Passage
_ _ _

Phase 2: Complete Definition Support

• PolicyDefinition with NewPolicy()
  • Example policies: topology, apply-once, garbage-collect, override, read-only, replication, resource-update, shared-resource, take-over
• WorkflowStepDefinition with NewWorkflowStep()
  • Example workflow steps: deploy, suspend, apply-component, apply-deployment, apply-object, apply-terraform-config, apply-terraform-provider, build-push-image, check-metrics, clean-jobs, collect-service-endpoints, create-config, delete-config, depends-on-app, deploy-cloud-resource, export-data, export-service, export2config, export2secret, generate-jdbc-connection, list-config, notification, print-message-in-status, read-config, read-object, request, share-cloud-resource, step-group, webhook
• TraitDefinition with NewTrait()

_ _ _

[Stored lines]
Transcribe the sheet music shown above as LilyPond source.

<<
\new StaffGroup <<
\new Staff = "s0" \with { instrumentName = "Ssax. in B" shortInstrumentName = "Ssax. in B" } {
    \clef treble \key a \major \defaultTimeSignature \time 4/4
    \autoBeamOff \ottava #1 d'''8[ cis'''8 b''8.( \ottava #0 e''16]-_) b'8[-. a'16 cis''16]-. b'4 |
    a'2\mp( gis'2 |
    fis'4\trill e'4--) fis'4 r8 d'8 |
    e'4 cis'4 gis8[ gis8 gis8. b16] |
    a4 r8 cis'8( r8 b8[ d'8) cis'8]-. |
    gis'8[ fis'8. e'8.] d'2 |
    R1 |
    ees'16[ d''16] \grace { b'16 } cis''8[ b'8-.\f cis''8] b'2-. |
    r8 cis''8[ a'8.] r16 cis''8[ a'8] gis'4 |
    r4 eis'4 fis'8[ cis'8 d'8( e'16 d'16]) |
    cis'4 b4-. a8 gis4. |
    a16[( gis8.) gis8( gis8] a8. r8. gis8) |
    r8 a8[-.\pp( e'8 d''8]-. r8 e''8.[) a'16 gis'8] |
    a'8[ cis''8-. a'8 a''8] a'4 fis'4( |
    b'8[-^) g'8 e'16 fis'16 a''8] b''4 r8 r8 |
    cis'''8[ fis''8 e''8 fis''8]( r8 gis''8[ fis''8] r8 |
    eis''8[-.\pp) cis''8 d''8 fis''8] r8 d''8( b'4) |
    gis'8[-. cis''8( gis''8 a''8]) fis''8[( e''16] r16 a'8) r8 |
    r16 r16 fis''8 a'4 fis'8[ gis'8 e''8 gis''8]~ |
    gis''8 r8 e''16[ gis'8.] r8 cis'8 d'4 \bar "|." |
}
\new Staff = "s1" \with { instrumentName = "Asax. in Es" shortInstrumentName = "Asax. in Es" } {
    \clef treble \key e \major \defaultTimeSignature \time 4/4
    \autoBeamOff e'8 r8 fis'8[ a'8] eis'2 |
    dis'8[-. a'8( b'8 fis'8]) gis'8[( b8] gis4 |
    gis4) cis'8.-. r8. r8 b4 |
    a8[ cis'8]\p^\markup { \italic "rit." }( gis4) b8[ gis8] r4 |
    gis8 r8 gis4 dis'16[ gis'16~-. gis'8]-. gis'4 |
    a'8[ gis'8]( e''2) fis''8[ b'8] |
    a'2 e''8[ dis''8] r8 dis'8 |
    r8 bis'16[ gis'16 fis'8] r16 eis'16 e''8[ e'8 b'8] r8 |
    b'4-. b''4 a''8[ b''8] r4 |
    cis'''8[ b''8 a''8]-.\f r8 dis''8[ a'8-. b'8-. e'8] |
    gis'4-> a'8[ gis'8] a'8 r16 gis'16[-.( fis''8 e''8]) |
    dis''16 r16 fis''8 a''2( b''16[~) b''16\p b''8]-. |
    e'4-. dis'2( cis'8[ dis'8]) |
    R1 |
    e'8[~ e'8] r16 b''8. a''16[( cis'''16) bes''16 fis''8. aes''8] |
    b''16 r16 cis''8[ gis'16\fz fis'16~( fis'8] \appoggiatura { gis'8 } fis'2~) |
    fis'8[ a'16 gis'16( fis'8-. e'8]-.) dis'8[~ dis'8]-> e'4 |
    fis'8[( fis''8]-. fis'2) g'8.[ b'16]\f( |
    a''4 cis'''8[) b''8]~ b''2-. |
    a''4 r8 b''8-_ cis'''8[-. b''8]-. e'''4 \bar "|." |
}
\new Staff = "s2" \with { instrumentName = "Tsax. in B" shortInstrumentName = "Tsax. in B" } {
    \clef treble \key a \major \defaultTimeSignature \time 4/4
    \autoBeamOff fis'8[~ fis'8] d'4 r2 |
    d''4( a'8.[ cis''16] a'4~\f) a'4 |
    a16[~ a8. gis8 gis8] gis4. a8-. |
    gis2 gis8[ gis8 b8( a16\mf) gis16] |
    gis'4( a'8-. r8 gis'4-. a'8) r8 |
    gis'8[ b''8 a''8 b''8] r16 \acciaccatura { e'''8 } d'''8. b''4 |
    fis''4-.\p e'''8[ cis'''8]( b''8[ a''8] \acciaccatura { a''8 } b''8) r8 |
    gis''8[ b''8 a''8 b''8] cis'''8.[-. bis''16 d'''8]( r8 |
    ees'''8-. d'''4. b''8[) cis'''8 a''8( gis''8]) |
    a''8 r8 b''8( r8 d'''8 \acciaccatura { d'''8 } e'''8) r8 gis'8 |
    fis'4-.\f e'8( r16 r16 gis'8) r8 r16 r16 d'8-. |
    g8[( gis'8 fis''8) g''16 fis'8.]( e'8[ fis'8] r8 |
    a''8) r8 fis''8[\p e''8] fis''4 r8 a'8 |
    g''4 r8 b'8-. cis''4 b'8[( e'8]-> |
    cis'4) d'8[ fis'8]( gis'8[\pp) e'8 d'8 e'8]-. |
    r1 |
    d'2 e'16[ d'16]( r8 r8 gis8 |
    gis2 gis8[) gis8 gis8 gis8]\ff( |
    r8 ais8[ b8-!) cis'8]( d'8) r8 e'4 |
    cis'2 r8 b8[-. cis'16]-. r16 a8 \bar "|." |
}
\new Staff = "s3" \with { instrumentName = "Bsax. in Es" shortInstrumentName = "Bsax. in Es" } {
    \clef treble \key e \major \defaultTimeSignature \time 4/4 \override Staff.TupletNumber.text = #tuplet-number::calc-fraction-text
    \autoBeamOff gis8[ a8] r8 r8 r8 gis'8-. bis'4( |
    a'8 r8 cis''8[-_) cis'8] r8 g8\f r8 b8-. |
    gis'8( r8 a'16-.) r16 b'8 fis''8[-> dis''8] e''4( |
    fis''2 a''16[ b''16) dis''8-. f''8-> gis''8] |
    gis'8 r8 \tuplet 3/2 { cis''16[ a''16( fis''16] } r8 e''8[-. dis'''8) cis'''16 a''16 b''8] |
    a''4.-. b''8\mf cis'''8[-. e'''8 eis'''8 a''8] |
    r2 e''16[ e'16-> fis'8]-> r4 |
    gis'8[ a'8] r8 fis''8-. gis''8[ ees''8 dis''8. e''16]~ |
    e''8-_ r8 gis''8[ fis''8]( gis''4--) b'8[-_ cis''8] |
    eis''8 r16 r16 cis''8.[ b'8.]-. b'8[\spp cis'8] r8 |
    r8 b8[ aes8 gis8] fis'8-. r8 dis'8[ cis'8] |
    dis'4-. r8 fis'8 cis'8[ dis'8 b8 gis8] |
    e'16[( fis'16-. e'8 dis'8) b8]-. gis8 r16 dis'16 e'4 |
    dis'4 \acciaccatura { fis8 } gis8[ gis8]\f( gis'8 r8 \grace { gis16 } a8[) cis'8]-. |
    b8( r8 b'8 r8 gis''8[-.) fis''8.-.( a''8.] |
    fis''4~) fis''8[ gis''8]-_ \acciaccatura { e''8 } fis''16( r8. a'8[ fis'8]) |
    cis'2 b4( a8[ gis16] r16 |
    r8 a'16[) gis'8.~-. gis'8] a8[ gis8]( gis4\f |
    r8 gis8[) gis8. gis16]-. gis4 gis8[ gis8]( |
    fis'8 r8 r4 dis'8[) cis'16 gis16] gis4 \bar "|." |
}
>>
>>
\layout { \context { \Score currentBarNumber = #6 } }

_ _ _

Task instructions
[1] Please duplicate the Phase 2 list between "Phase 2: Complete" and "TraitDefinition with NewTrait()", inclusive.
[2] Name every definition type that the Phase 2 list covers.
The stored lines have no connection to the Phase 2 list.

Task responses
[1]
Phase 2: Complete Definition Support

• PolicyDefinition with NewPolicy()
  • Example policies: topology, apply-once, garbage-collect, override, read-only, replication, resource-update, shared-resource, take-over
• WorkflowStepDefinition with NewWorkflowStep()
  • Example workflow steps: deploy, suspend, apply-component, apply-deployment, apply-object, apply-terraform-config, apply-terraform-provider, build-push-image, check-metrics, clean-jobs, collect-service-endpoints, create-config, delete-config, depends-on-app, deploy-cloud-resource, export-data, export-service, export2config, export2secret, generate-jdbc-connection, list-config, notification, print-message-in-status, read-config, read-object, request, share-cloud-resource, step-group, webhook
• TraitDefinition with NewTrait()

[2] PolicyDefinition, WorkflowStepDefinition, TraitDefinition